**Aim of the exercise:** Transcribe the portion of the forum discussion below on Swift async protocol requirements, starting at "await x1.test()" and ending at "in different ways.".

**Excerpted text:**

Edit: D'oh, I always get this backwards. IAC, it's not the reentrancy that leads to this initial suspension, just the way actors work.

vns · October 5, 2024, 10:13pm

There is a difference: if that is a nonisolated type that conforms to a protocol, and async function called within some actor, it will hop off the actor. Consider following:

protocol P: Sendable {
    func foo() async
}

struct A: P {
    func foo() {
        MainActor.assertIsolated()  // ok
        print("I am sync and run in actor isolation")
    }
}

struct B: P {
    func foo() async {        
        // Uncomment to see in play
        // The following line will crash at runtime
        // MainActor.assertIsolated()
        print("I am async and hop off an actor.")
    }
}

@MainActor
struct X {
    let p: any P

    func test() async {
        await p.foo()
    }
}

let x1 = X(p: A())
await x1.test()

let x2 = X(p: B())
await x2.test()

There is a significant difference how this code will run. So async also not just a marker for the developers, it has an impact.

QuinceyMorris · October 6, 2024, 2:23am

Ah, nice! This is a more recent complexification, resulting from Swift's more recent "callee decides the isolation" policy.

I'm not sure, though, why it makes any more implausible — or undesirable — that a non-async-function can satisfy an async protocol requirement. Both of your foo functions can satisfy an await. It's just that in cases like this they do so in different ways.

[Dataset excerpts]

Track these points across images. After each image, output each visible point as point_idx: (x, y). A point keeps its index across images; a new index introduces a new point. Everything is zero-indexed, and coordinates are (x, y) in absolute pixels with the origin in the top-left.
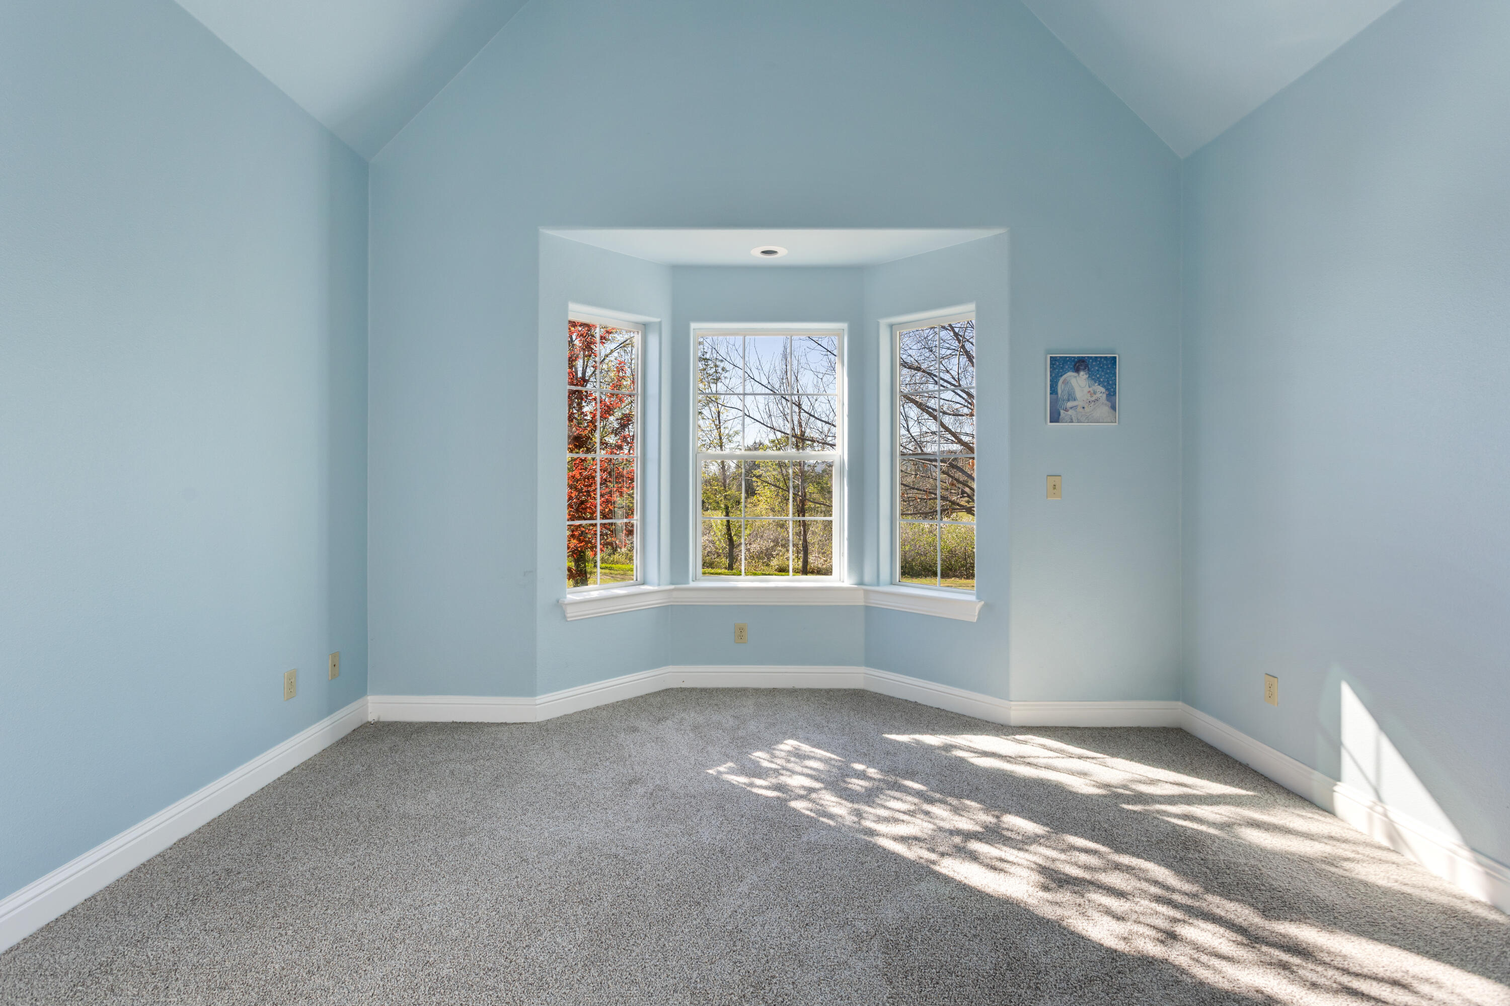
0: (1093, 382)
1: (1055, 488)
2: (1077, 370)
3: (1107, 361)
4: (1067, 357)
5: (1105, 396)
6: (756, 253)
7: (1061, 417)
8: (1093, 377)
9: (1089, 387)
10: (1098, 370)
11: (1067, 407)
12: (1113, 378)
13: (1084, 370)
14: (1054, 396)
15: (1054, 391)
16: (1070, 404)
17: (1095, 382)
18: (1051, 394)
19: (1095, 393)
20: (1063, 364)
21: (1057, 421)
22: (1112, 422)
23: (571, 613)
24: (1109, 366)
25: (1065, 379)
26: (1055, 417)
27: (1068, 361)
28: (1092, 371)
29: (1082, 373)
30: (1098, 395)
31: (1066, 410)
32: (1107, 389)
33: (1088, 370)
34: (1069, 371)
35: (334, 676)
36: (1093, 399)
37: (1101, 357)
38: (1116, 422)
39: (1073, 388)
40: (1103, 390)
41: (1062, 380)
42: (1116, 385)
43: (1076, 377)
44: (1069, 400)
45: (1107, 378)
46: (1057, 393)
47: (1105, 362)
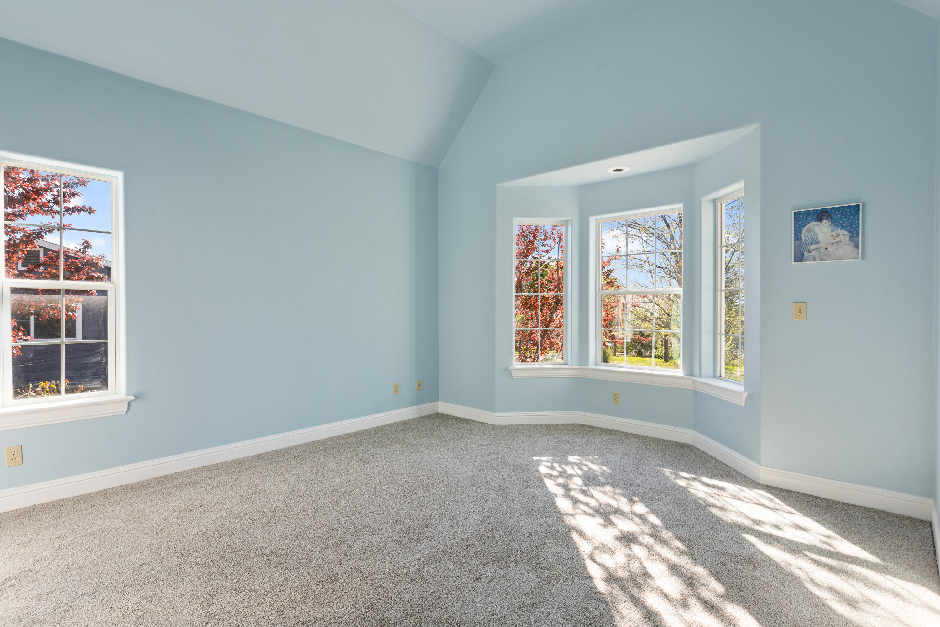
0: (835, 227)
1: (800, 312)
2: (820, 220)
3: (849, 209)
4: (810, 211)
5: (847, 238)
6: (610, 171)
7: (804, 257)
8: (836, 224)
9: (832, 232)
10: (840, 218)
11: (810, 249)
12: (857, 222)
13: (826, 219)
14: (798, 242)
15: (797, 237)
16: (812, 247)
17: (838, 228)
18: (795, 240)
19: (837, 236)
20: (806, 216)
21: (801, 260)
22: (855, 258)
23: (515, 374)
24: (853, 213)
25: (808, 228)
26: (799, 257)
27: (811, 213)
28: (835, 219)
29: (824, 221)
30: (841, 237)
31: (809, 251)
32: (850, 232)
33: (831, 218)
34: (812, 221)
35: (419, 390)
36: (836, 241)
37: (844, 207)
38: (859, 258)
39: (816, 234)
40: (846, 233)
41: (805, 229)
42: (859, 227)
43: (819, 225)
44: (812, 244)
45: (850, 223)
46: (801, 240)
47: (848, 210)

**Response box:**
await x1.test()

let x2 = X(p: B())
await x2.test()

There is a significant difference how this code will run. So async also not just a marker for the developers, it has an impact.

QuinceyMorris · October 6, 2024, 2:23am

Ah, nice! This is a more recent complexification, resulting from Swift's more recent "callee decides the isolation" policy.

I'm not sure, though, why it makes any more implausible — or undesirable — that a non-async-function can satisfy an async protocol requirement. Both of your foo functions can satisfy an await. It's just that in cases like this they do so in different ways.